Most standard endoscopic therapies were adapted to the small bowel therapeutic repertoire, some after the development of dedicated accessories. Several hemostatic therapies such as argon–plasma coagulation, clipping or injection, either in routine or emergency settings,4,5 have drastically changed the management of obscure gastrointestinal bleeding. Once suffering from multiple inevitable surgeries, patients with Peutz–Jeghers syndrome (PJS) and small-bowel polyps are currently managed almost exclusively endoscopically.2,6 Dilation of benign stenoses, mostly Crohn's and NSAIDs strictures7 and stenting of malignant tumors8 are at present times also within the reach of DAE. Retained small-bowel foreign bodies are now generally an enteroscope and a Roth-Net away9 and direct percutaneous endoscopic jejunostomy is nowadays usually performed with a balloon enteroscope.10,11
Its use has rapidly expanded beyond the boundaries of the small-bowel. Once inaccessible to endoscopic retrograde colangio-pancreatography (ERCP), patients with a surgically modified anatomy became manageable by DAE-ERCP.12 Its use promptly extended from diagnosis to therapy, such as stone-extraction, balloon-dilation of bilioenteric strictures13 or stenting with plastic or self-expandable metallic stents.14,15 Combined rendez-vous procedures using DAE-ERCP and percutaneous transhepatic colangiography16 have also been reported, either to assist difficult techniques or to manage complications.17 Furthermore, the balloon-overtubes have found a role independent from the enteroscope, as for difficult stenting in the upper and lower gastrointestinal tract18 or assisting difficult endoscopic submucosal dissection in the colon.19
In this issue of GE, Kröner PT et al present a case series of yet another therapeutic procedure enabled by DAE, small-bowel endoscopic mucosal resection (EMR).20 The authors present a series of eight patients who underwent EMR of jejunal polyps. An inject-and-resect technique was used after evaluation and delimitation of lesions with FICE electronic chromoendoscopy and careful submucosal injection with diluted epinephrine.
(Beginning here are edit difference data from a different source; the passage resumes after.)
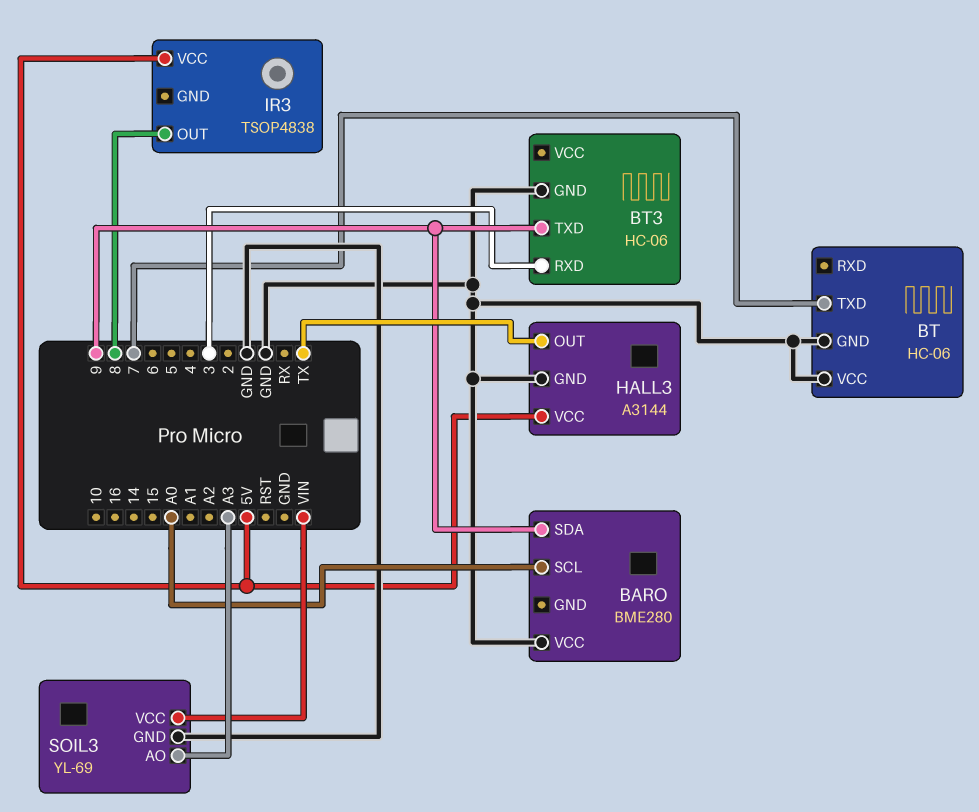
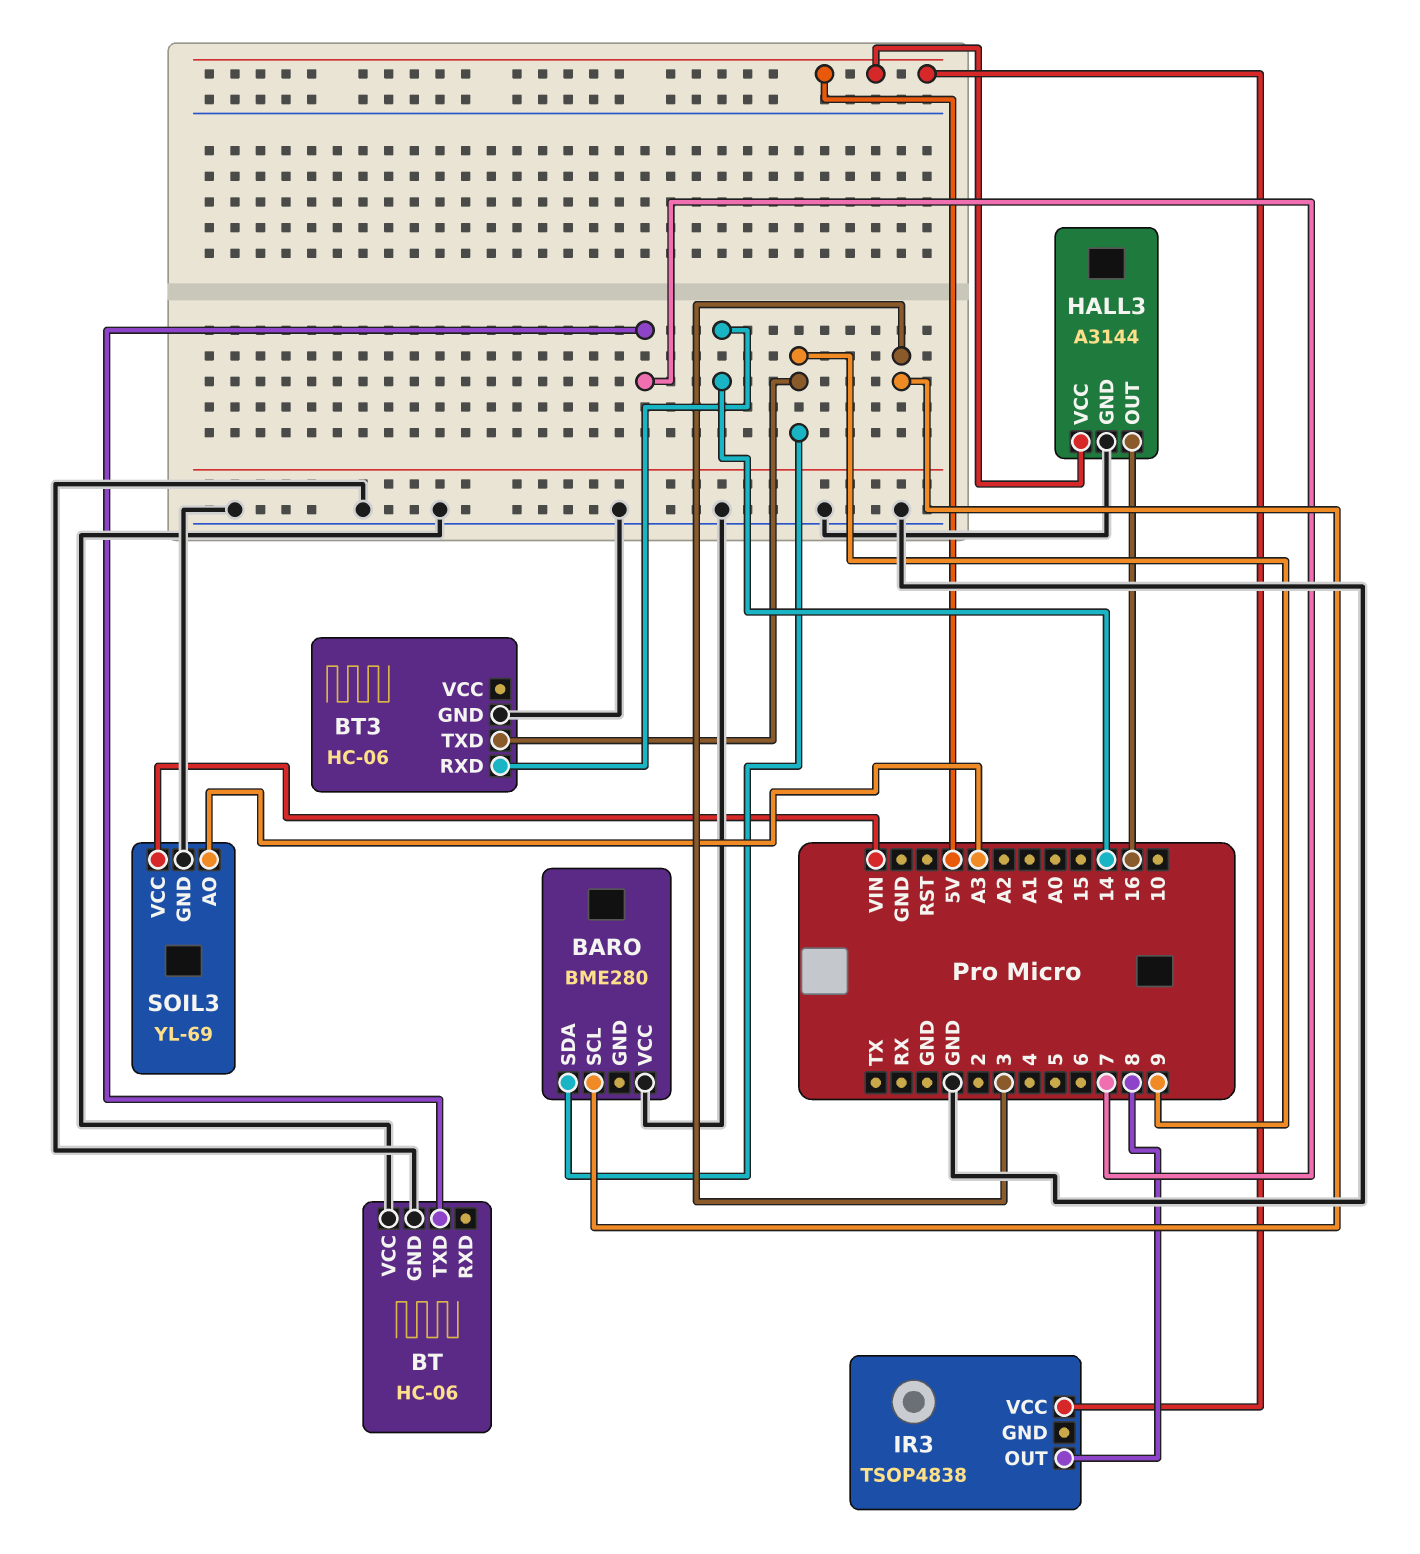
BARO pin SCL: A0 -> 3
BT3 pin RXD: 3 -> 14
HALL3 pin OUT: TX -> 16

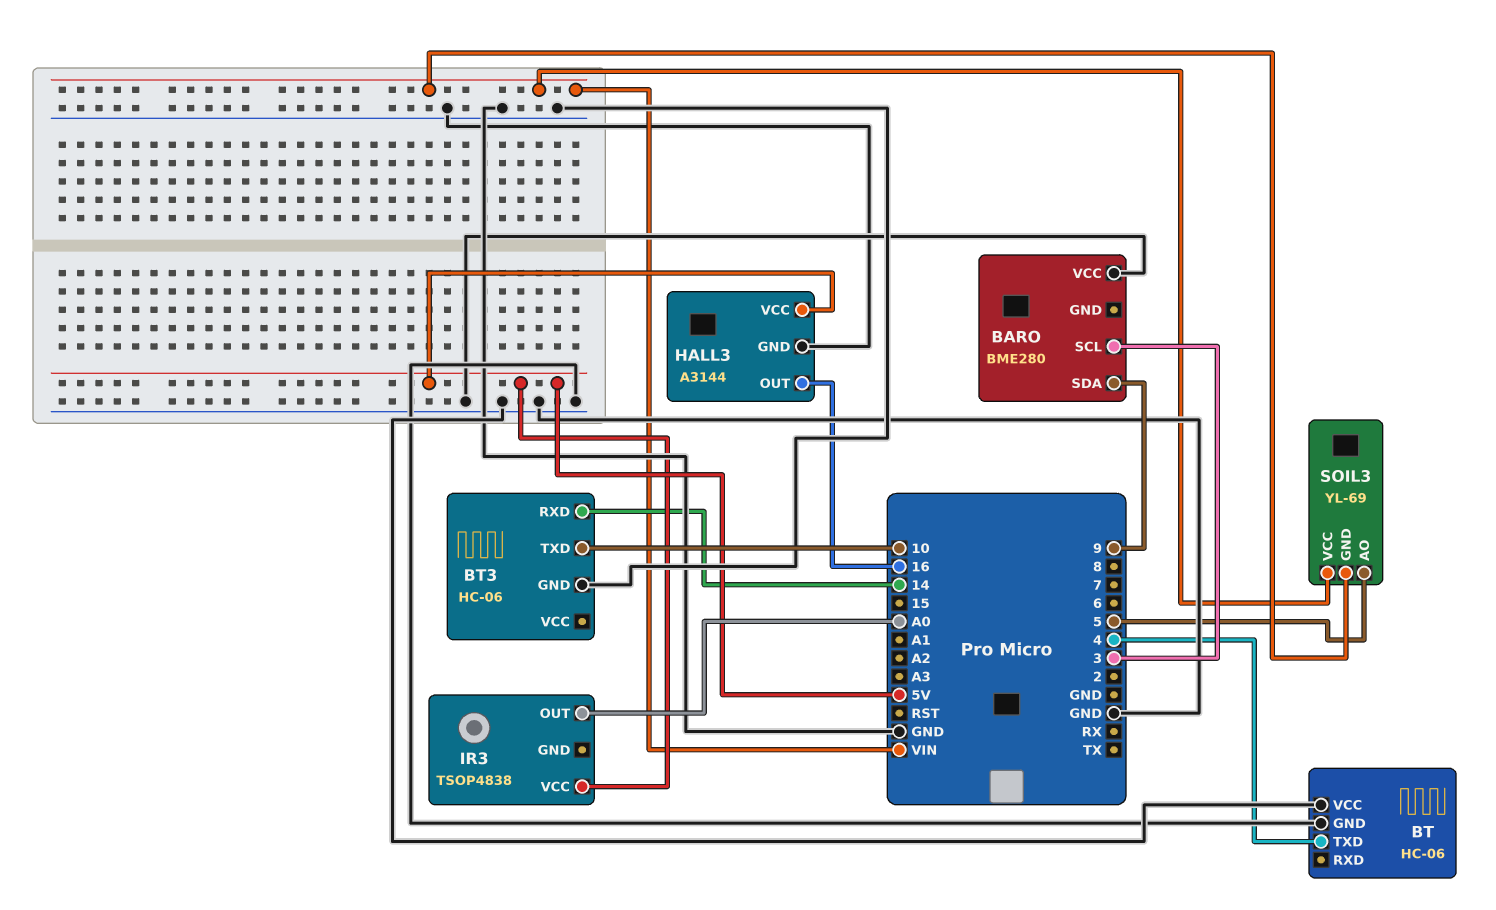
BT pin TXD: 7 -> 4
BT3 pin TXD: 9 -> 10
IR3 pin OUT: 8 -> A0
SOIL3 pin AO: A3 -> 5
SOIL3 pin GND: GND -> VIN

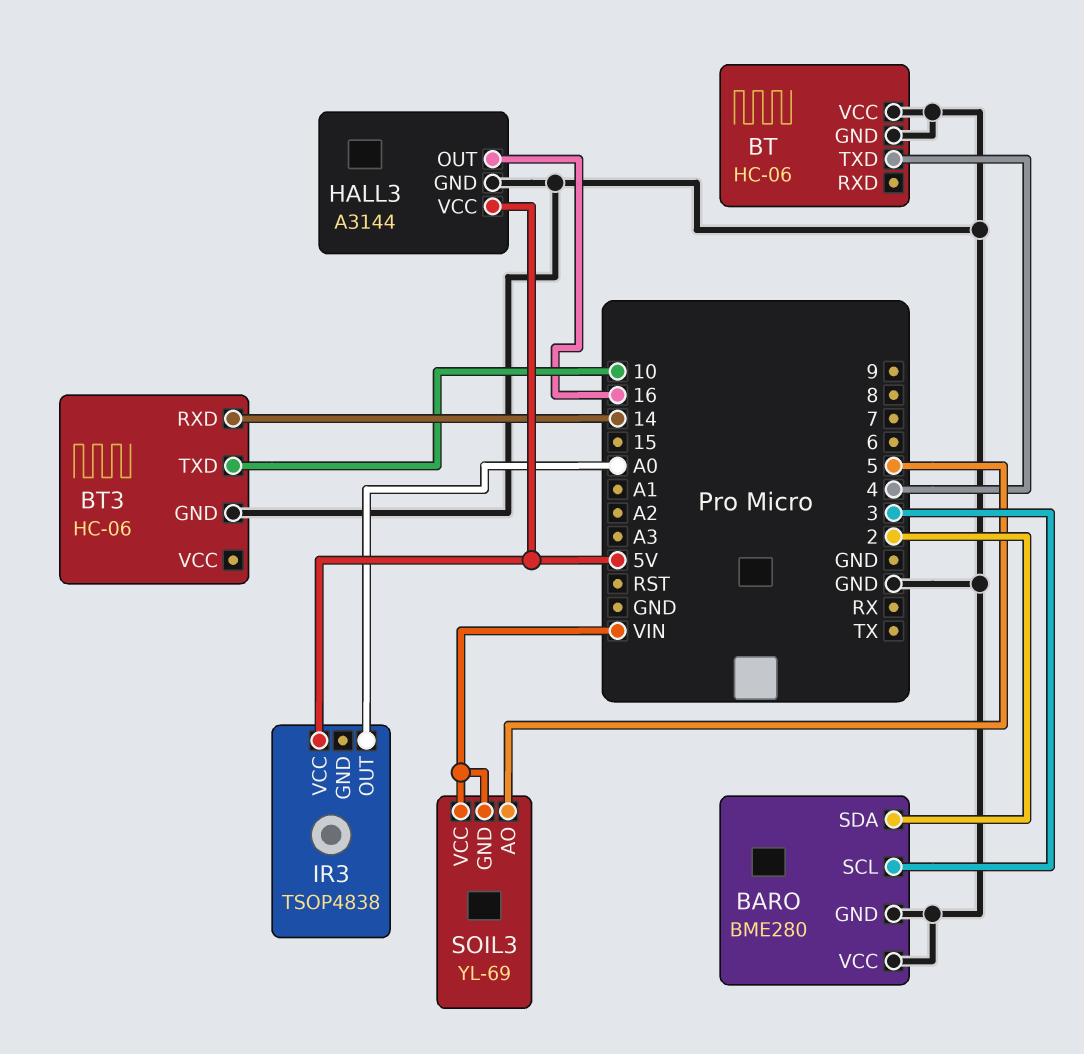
BARO pin GND: none -> GND
BARO pin SDA: 9 -> 2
All procedures were successful, either en bloc or in piecemeal, and no complications were reported. The main limitation, as acknowledged by the authors, is that this is a retrospective series of only eight patients, but so are most other published series on new therapeutic procedures using DAE.
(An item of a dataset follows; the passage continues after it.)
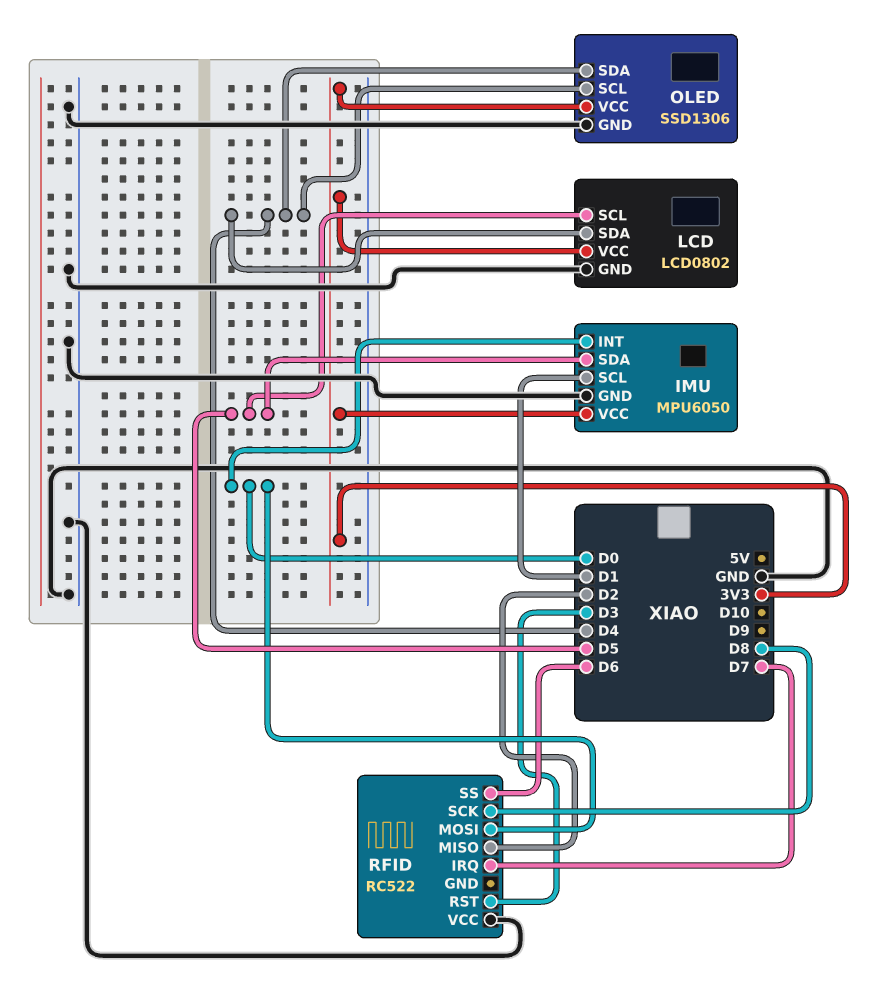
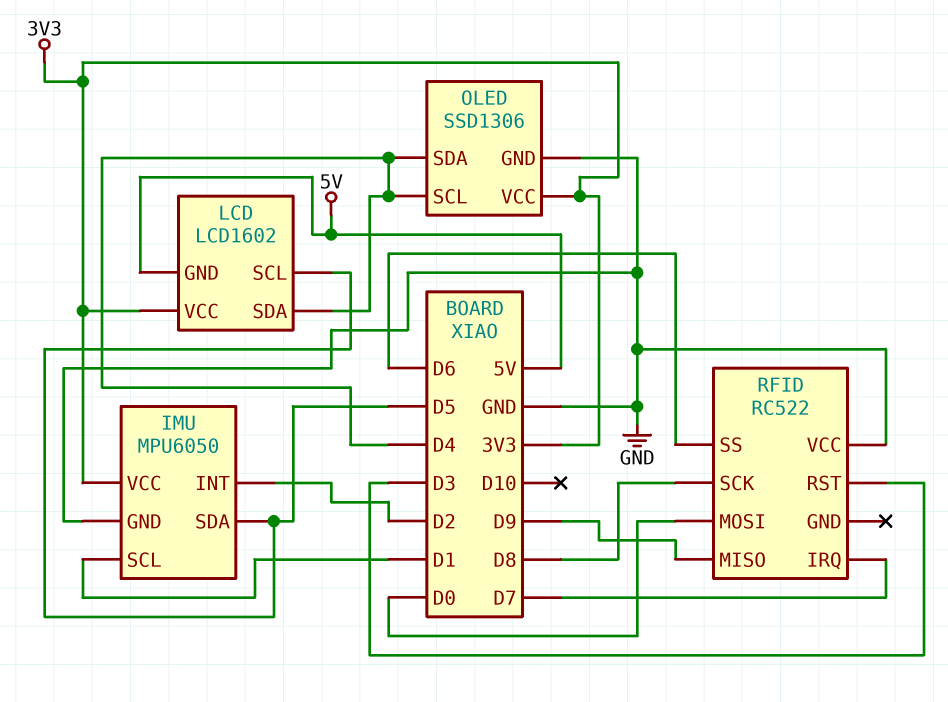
IMU pin INT: D0 -> D2
LCD: LCD0802 -> LCD1602
LCD pin GND: GND -> 5V
RFID pin MISO: D2 -> D9

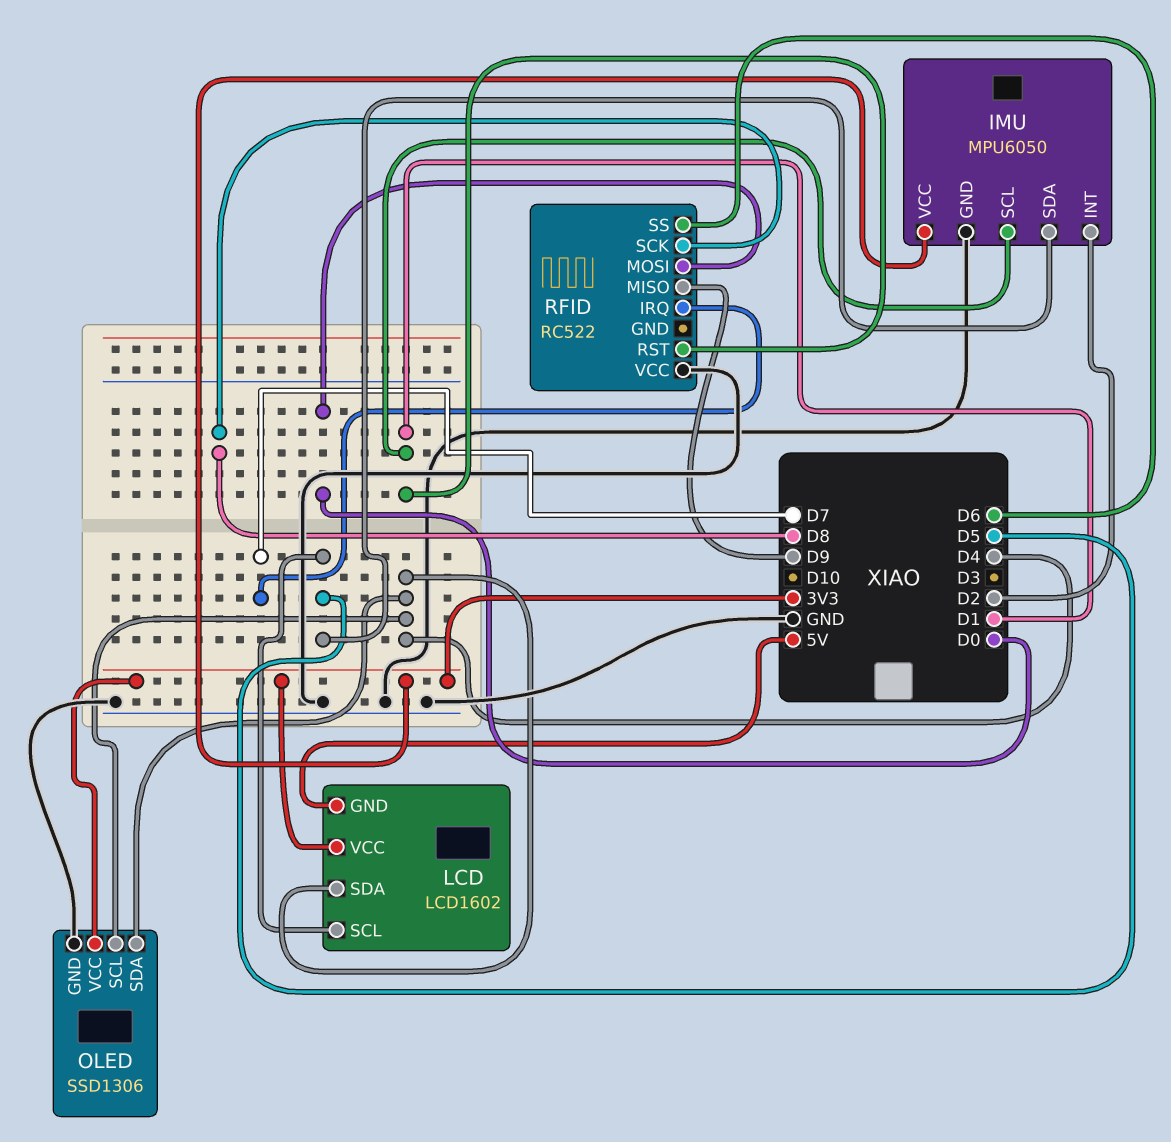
RFID pin RST: D3 -> D1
Although EMR in the small bowel using DAE has been previously reported and is probably underreported in several series on the endoscopic management of PJS,2,6 this is the first series focusing in small bowel EMR using DAE. Moreover, apart from raising awareness to the addition of EMR to the therapeutic armamentarium of DAE, this article from Kröner PT et al provides important tips and tricks useful for a safe small bowel EMR. Once again, another frontier in therapeutic enteroscopy vanishes.